**THE TASK**
Leave the images behind and copy every record exactly.

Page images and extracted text
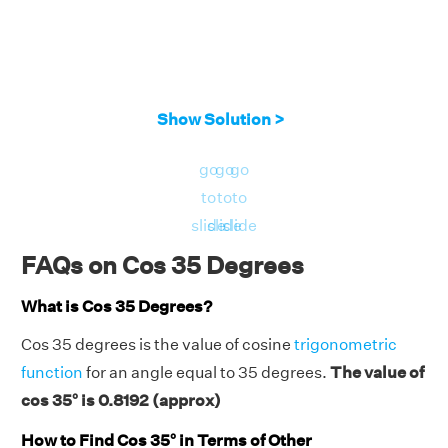
Show Solution >
go
go
go
to
to
to
slide
slide
slide
FAQs on Cos 35 Degrees
What is Cos 35 Degrees?
Cos 35 degrees is the value of cosine
trigonometric
function
for an angle equal to 35 degrees.
The value of
cos 35° is 0.8192 (approx)
How to Find Cos 35° in Terms of Other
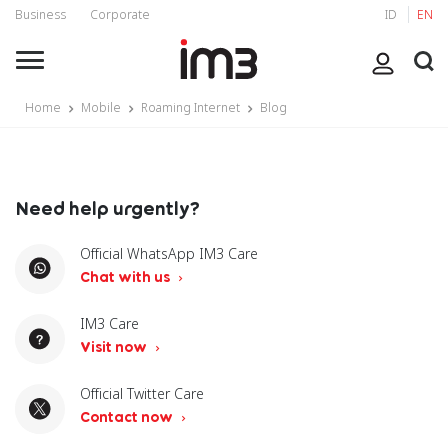
Business
Corporate
ID
EN
Home
Mobile
Roaming Internet
Blog
Need help urgently?
Official WhatsApp IM3 Care
Chat with us
IM3 Care
Visit now
Official Twitter Care
Contact now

**RESPONSE BOX**
Show Solution >
go
go
go
to
to
to
slide
slide
slide
FAQs on Cos 35 Degrees
What is Cos 35 Degrees?
Cos 35 degrees is the value of cosine
trigonometric
function
for an angle equal to 35 degrees.
The value of
cos 35° is 0.8192 (approx)
How to Find Cos 35° in Terms of Other
Business
Corporate
ID
EN
Home
Mobile
Roaming Internet
Blog
Need help urgently?
Official WhatsApp IM3 Care
Chat with us
IM3 Care
Visit now
Official Twitter Care
Contact now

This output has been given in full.